When Vick was reinstated to the league last year, Goodell wrote to the quarterback: "Your margin for error is extremely limited."

"People expect more from him. He can't do things that other people can do," Goodell said Tuesday after meeting with Vick for what he estimated was 10 to 15 minutes. "He's going to have to recognize that, understand that that's part of the responsibility he has to this league."

Vick declined comment Tuesday. However, he and Eagles owner Jeffrey Lurie were scheduled to speak to reporters at Lehigh on Wednesday.

Goodell was visiting Lehigh as part of a training-camp listening tour Tuesday and spoke to the entire team, along with Vick individually.

Vick was not charged with any crime or considered a suspect in the shooting, but many questioned his judgment in hosting a birthday party open to paying club-goers, especially while he still faces restrictions as part of his release from prison.

Goodell said he and Eagles coach Andy Reid expect better judgment in the future.

"I think he gets the message," Goodell said. "He obviously said he was sorry he put everybody in this position and he recognizes he has to make those better decisions."

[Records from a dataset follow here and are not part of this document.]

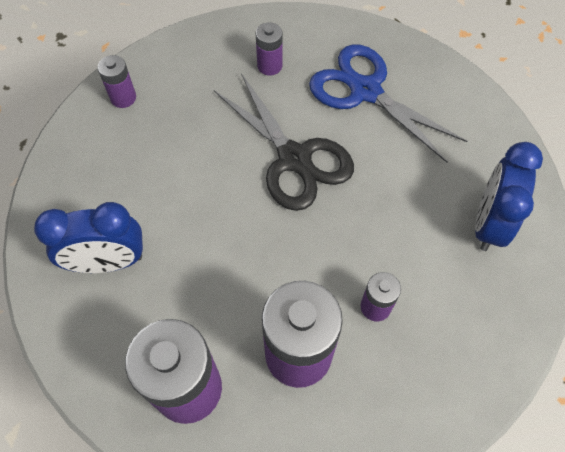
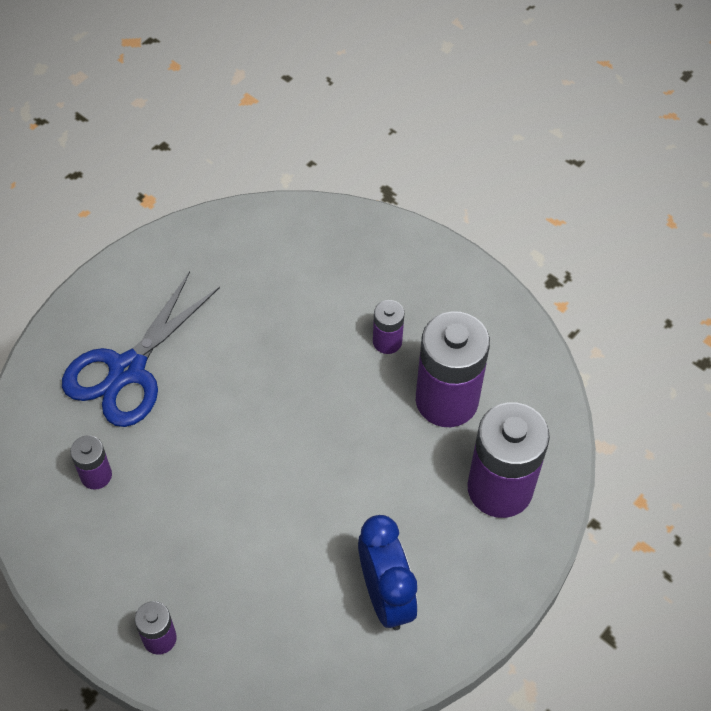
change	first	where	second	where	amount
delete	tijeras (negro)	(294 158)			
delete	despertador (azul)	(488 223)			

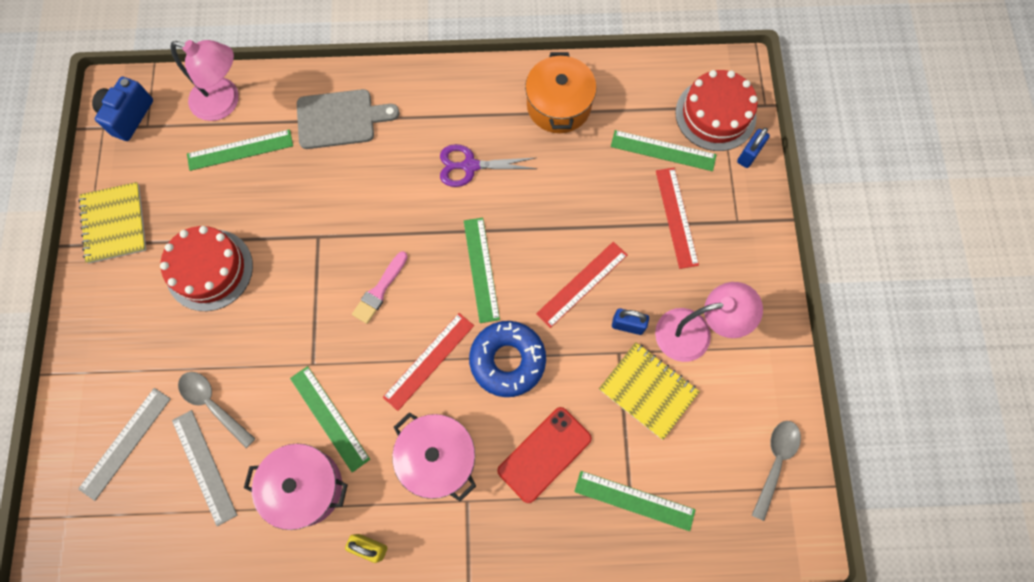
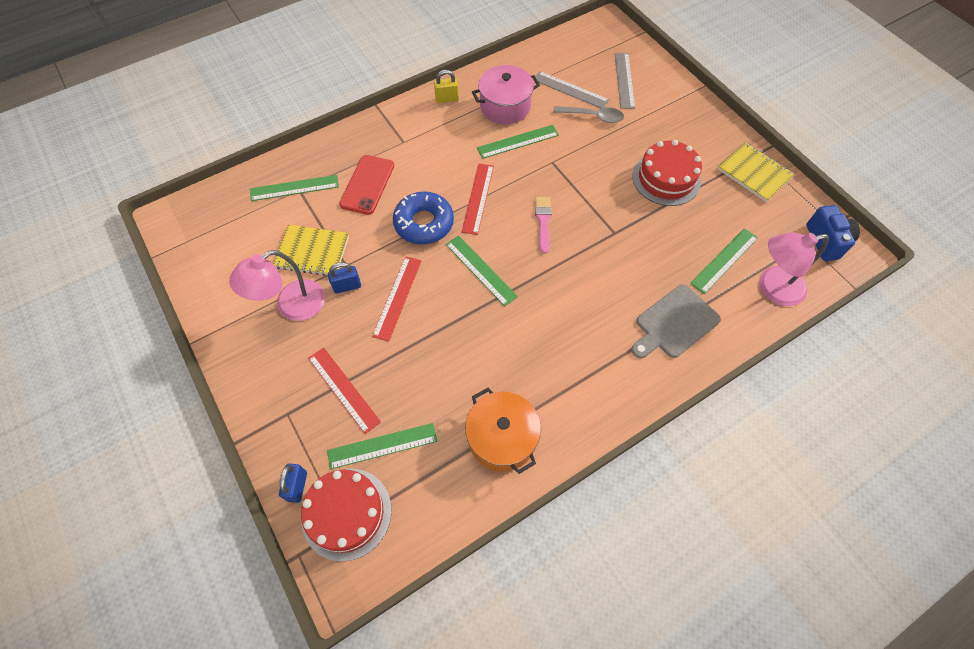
change	first	where	second	where	amount
rotate	regla (verde)	(329 418)		(518 142)	45 degrees counterclockwise
delete	olla (rosa)	(438 458)			
delete	tijeras (morado)	(470 166)			
delete	cuchara (gris)	(775 462)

The formal decision largely confirms an expected result. People close to Vick believed the quarterback would escape punishment, and it was widely held that Vick was in the clear when he reported for training camp July 26 without any restrictions on his participation.

At that time, an NFL spokesman e-mailed reporters that there was "no change in [Vick's] playing status."

Vick has made "significant progress" since reentering the NFL last year but "let himself down" and "can't afford any lapses in judgment," Goodell said in a news conference before announcing his decision.

"He obviously made some tragic errors, some big mistakes, and he paid a heavy price for it," Goodell said.

"I'd like to see him get on the right road. I think he can be more productive in society as a positive role model, hopefully someday," he added.

The decision to forego punishment for the incident comes as details of the party remain murky, at least to the public. The Eagles and NFL said they investigated the incident, but have not shared information about what happened before a man was shot outside the party.

The victim of the June shooting outside a Virginia Beach club has been identified as Quanis Phillips, a codefendant in Vick's dogfighting case. Police, however, have not confirmed his identity, and no one has been charged in the case. The lead prosecutor has said Vick was in a confrontation before the shooting.

When he arrived in Lehigh for training camp, Vick said he knew he was "on thin ice."

"Just the smallest thing will probably have me kicked out of this league or banned forever," he said then.

Goodell also addressed other NFL issues, extolling the benefits of an 18-game regular season with fewer preseason contests.

"We don't think that four preseason games are necessary any longer to get our players ready," Goodell said.

The idea, however, has faced resistance from players who worry that extra games will lead to more injuries.

As for a Super Bowl in Philadelphia, now that New Jersey is getting the first outdoor game in a cold winter climate, Goodell said the league would wait to see how the 2014 game plays out first.